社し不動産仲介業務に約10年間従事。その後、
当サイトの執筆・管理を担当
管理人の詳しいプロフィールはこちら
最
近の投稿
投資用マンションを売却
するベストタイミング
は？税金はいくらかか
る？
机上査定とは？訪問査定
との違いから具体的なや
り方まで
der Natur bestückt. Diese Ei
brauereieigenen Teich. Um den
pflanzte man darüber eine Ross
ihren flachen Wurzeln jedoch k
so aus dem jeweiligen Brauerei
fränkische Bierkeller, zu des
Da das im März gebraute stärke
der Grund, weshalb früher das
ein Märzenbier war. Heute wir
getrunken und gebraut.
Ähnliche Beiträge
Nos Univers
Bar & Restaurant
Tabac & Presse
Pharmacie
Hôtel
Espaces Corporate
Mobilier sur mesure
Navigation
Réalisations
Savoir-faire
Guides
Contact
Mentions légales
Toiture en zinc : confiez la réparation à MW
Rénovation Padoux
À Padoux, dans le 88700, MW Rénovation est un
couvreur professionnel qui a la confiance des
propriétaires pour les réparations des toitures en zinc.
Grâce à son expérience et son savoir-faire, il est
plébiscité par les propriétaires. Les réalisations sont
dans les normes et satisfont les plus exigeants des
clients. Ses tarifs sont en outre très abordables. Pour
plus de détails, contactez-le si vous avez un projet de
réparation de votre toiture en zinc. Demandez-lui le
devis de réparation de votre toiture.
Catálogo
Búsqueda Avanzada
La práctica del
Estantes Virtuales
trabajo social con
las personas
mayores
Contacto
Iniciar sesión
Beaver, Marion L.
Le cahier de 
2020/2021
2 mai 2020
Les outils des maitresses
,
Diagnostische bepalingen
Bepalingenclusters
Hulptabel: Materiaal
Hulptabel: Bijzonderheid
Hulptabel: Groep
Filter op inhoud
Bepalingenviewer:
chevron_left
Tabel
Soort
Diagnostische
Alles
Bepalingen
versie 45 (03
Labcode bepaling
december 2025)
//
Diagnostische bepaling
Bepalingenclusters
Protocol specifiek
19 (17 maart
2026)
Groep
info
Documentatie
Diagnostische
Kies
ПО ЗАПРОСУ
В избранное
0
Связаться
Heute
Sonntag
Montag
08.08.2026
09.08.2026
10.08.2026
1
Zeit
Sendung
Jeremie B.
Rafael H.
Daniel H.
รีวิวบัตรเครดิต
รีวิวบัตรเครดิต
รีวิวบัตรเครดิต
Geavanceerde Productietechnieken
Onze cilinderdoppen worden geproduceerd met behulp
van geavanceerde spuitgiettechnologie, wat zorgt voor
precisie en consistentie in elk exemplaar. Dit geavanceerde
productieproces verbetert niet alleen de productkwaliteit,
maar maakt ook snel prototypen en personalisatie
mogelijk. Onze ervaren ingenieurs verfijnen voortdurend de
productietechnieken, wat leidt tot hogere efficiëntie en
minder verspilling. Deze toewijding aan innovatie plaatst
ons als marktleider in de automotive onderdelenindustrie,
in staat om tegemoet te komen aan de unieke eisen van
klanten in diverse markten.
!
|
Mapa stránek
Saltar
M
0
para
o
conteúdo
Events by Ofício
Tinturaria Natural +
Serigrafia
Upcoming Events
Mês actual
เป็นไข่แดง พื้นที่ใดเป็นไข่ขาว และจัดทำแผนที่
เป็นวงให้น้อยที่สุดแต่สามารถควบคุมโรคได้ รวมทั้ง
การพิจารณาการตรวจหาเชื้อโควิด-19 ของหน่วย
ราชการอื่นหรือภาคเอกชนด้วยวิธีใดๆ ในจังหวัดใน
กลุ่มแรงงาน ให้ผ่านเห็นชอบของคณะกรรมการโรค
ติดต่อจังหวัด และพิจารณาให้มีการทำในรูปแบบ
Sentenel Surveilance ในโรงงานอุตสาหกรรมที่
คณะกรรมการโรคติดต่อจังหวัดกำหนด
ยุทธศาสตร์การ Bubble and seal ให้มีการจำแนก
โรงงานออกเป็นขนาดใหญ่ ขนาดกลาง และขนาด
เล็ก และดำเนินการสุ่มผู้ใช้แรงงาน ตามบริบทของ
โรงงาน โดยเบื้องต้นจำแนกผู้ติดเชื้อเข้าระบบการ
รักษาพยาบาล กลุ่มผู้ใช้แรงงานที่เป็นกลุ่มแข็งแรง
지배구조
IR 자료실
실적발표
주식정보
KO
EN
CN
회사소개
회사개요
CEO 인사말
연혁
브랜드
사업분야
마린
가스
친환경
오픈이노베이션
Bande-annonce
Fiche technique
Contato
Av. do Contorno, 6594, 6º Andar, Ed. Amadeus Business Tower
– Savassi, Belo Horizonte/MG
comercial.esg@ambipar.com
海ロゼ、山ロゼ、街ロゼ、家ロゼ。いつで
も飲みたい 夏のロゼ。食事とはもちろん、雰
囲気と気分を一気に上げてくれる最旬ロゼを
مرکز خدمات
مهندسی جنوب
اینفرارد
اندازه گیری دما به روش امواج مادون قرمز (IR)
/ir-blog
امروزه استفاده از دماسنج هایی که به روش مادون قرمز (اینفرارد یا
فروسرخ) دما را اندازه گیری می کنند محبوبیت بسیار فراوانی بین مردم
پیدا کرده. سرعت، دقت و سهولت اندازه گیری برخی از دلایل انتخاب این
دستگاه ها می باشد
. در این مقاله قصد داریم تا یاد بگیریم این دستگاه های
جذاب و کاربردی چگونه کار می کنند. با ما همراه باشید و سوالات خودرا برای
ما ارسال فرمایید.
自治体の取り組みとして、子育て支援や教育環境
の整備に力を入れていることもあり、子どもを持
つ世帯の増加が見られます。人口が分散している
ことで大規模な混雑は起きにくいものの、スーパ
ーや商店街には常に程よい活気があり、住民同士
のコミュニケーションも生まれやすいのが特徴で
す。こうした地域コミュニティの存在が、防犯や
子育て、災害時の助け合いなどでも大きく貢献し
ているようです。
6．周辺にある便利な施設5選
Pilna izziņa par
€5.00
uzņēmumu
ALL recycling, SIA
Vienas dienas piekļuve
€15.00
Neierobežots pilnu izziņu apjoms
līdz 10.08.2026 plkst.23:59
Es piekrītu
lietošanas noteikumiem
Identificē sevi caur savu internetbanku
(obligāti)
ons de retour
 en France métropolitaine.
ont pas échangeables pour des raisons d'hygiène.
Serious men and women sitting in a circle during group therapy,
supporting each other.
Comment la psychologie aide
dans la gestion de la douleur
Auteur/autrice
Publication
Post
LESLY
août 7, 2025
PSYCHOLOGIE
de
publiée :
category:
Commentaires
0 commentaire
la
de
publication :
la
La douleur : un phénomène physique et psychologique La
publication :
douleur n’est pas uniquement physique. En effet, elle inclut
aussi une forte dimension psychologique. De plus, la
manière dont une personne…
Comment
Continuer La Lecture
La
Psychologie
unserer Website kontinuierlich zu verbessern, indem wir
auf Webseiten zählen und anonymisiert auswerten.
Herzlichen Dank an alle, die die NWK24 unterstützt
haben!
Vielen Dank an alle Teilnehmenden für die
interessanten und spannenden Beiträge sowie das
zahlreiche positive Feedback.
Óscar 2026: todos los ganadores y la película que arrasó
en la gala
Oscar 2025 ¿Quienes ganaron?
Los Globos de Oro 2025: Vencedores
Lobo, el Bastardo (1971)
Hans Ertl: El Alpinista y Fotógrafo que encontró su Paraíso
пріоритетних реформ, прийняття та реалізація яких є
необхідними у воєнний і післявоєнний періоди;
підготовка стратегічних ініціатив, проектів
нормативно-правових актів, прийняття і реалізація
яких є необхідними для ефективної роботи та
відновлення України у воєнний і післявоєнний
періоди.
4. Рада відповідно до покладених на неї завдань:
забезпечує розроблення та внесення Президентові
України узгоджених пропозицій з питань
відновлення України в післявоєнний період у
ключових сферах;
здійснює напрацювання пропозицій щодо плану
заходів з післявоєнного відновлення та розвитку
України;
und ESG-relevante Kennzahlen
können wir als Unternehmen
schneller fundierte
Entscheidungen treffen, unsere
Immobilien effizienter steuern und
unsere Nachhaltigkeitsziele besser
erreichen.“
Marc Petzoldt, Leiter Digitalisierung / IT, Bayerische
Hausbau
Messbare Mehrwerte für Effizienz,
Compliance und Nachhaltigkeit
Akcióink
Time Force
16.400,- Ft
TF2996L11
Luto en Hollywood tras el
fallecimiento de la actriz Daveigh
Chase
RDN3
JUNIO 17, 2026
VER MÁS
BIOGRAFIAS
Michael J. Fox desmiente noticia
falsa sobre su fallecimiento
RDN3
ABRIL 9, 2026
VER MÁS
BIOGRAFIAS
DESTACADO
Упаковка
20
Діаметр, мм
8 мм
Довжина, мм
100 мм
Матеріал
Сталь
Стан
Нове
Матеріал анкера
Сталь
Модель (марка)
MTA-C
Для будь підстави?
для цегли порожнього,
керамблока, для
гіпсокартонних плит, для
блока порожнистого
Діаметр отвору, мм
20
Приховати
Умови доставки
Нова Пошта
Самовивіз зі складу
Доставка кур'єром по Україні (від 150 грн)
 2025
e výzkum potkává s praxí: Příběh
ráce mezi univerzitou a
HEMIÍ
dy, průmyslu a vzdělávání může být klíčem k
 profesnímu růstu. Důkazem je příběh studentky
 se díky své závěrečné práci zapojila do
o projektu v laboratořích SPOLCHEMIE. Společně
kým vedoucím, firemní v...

□ □ □ □ □

Across the data, find each line that has "прийняття" in it and copy that line.

пріоритетних реформ, прийняття та реалізація яких є
нормативно-правових актів, прийняття і реалізація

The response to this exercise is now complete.